* **Problem description**: Scan the records below for the word "gang". Copy each line where it appears.

Top of Information

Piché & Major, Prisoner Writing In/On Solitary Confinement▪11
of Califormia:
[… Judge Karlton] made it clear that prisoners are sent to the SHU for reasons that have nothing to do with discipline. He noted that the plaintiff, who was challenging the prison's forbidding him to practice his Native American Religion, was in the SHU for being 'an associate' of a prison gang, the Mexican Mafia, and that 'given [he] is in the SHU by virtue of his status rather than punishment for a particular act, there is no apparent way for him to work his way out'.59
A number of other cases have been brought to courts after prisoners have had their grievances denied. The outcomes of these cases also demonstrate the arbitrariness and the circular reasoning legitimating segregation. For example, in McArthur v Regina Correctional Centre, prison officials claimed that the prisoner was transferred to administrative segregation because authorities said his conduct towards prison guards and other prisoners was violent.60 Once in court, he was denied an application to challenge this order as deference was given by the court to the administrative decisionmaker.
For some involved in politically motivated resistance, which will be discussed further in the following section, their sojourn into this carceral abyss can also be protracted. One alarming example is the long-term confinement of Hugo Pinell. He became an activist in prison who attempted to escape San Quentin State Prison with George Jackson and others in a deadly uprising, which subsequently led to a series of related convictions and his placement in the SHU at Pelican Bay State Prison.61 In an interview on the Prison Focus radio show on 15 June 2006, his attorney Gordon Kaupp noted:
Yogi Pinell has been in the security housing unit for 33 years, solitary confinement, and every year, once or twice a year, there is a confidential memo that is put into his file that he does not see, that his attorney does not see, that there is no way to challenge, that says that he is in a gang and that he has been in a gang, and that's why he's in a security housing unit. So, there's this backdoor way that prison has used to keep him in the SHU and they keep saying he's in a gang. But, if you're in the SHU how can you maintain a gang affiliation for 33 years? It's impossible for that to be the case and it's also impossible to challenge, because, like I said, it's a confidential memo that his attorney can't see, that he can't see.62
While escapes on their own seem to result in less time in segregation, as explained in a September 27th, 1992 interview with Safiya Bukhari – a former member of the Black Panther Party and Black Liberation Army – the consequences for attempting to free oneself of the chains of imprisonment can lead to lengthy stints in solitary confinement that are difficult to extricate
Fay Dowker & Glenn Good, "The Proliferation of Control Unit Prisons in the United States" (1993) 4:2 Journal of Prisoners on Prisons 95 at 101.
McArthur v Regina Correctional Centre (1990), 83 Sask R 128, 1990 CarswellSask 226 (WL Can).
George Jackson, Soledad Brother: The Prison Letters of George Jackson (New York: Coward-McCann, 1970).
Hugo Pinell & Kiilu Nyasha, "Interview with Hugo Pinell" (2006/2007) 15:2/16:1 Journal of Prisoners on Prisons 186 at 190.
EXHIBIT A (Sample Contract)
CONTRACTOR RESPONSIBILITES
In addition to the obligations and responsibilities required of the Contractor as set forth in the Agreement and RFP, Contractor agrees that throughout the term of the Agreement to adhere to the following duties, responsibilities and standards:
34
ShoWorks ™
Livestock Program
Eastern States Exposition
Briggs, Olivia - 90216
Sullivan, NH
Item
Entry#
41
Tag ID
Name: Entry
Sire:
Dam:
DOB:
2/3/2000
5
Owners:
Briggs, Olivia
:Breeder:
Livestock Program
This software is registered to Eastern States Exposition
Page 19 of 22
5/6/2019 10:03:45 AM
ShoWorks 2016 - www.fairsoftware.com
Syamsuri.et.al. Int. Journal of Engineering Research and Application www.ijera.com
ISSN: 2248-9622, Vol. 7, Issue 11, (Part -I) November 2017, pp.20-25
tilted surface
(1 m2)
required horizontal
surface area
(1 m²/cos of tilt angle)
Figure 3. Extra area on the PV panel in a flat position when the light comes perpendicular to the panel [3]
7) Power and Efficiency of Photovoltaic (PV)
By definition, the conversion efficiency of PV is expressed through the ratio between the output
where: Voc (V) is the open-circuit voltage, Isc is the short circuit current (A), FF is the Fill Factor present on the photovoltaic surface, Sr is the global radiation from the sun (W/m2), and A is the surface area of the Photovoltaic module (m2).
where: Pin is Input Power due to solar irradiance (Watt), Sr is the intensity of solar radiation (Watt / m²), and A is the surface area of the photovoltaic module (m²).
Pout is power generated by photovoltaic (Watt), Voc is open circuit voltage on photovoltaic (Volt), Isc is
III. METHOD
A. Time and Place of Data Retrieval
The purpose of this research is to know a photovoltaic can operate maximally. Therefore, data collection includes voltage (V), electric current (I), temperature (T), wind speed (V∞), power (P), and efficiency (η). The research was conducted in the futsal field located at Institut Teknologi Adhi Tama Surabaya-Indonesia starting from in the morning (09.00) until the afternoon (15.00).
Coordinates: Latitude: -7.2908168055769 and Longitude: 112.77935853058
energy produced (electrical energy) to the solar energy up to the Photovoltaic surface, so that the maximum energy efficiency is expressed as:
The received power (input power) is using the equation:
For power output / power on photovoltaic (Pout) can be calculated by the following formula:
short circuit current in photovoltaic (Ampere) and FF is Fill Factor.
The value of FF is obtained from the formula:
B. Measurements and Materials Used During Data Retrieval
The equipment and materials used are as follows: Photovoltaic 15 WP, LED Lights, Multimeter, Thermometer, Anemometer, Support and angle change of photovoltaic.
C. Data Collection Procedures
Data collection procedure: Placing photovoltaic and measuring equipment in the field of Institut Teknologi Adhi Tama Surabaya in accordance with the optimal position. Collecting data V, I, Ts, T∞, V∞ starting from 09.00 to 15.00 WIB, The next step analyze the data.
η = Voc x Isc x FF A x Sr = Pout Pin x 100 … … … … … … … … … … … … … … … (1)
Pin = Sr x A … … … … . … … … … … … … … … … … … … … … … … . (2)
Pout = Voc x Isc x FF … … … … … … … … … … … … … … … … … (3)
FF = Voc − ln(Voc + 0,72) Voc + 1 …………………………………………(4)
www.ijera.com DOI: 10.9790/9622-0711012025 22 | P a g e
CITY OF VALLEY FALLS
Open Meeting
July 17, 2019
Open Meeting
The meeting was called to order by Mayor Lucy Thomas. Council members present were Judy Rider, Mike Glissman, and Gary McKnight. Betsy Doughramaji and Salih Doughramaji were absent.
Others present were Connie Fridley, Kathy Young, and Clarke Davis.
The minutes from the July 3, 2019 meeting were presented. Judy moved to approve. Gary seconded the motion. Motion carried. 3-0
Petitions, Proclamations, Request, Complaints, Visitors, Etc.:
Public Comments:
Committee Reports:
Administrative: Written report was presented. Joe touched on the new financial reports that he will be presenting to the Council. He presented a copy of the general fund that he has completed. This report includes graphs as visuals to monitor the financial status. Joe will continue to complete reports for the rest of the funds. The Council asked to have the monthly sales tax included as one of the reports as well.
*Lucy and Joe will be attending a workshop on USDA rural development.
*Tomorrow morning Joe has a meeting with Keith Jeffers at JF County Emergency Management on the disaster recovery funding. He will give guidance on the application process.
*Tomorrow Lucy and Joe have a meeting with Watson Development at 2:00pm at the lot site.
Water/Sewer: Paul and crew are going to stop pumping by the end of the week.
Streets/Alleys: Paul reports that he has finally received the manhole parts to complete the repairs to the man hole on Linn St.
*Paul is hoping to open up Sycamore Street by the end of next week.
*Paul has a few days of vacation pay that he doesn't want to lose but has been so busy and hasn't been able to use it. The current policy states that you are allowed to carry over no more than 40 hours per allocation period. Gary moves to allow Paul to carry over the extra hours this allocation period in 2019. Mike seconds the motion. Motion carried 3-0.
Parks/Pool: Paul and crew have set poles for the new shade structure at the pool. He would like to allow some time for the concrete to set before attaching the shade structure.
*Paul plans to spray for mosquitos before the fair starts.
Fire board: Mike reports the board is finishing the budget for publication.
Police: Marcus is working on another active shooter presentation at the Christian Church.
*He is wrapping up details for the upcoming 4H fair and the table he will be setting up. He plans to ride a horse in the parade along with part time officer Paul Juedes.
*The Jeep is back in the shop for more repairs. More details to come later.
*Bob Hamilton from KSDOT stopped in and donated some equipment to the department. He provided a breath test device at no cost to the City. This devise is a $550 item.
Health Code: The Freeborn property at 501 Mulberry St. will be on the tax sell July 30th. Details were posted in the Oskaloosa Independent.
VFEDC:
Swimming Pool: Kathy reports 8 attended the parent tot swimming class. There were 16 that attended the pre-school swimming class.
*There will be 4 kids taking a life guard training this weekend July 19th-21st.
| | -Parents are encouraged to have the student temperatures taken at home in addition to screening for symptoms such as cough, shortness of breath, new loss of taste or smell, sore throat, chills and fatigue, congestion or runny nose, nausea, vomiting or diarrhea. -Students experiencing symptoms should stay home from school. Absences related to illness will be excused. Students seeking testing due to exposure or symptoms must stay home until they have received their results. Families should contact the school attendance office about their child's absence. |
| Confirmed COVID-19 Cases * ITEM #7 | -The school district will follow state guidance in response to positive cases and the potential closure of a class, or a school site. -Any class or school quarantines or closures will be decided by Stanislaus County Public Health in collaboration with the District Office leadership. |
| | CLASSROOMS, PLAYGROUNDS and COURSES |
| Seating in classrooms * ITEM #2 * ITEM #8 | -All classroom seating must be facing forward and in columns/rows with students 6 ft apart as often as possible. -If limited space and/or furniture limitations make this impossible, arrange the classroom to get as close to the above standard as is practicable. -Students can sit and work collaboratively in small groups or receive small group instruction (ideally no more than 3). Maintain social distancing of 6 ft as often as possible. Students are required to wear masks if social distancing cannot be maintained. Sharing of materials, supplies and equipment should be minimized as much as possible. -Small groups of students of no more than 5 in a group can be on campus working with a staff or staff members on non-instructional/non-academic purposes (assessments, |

Bottom of Information

* **Answer to this problem**:
[… Judge Karlton] made it clear that prisoners are sent to the SHU for reasons that have nothing to do with discipline. He noted that the plaintiff, who was challenging the prison's forbidding him to practice his Native American Religion, was in the SHU for being 'an associate' of a prison gang, the Mexican Mafia, and that 'given [he] is in the SHU by virtue of his status rather than punishment for a particular act, there is no apparent way for him to work his way out'.59
Yogi Pinell has been in the security housing unit for 33 years, solitary confinement, and every year, once or twice a year, there is a confidential memo that is put into his file that he does not see, that his attorney does not see, that there is no way to challenge, that says that he is in a gang and that he has been in a gang, and that's why he's in a security housing unit. So, there's this backdoor way that prison has used to keep him in the SHU and they keep saying he's in a gang. But, if you're in the SHU how can you maintain a gang affiliation for 33 years? It's impossible for that to be the case and it's also impossible to challenge, because, like I said, it's a confidential memo that his attorney can't see, that he can't see.62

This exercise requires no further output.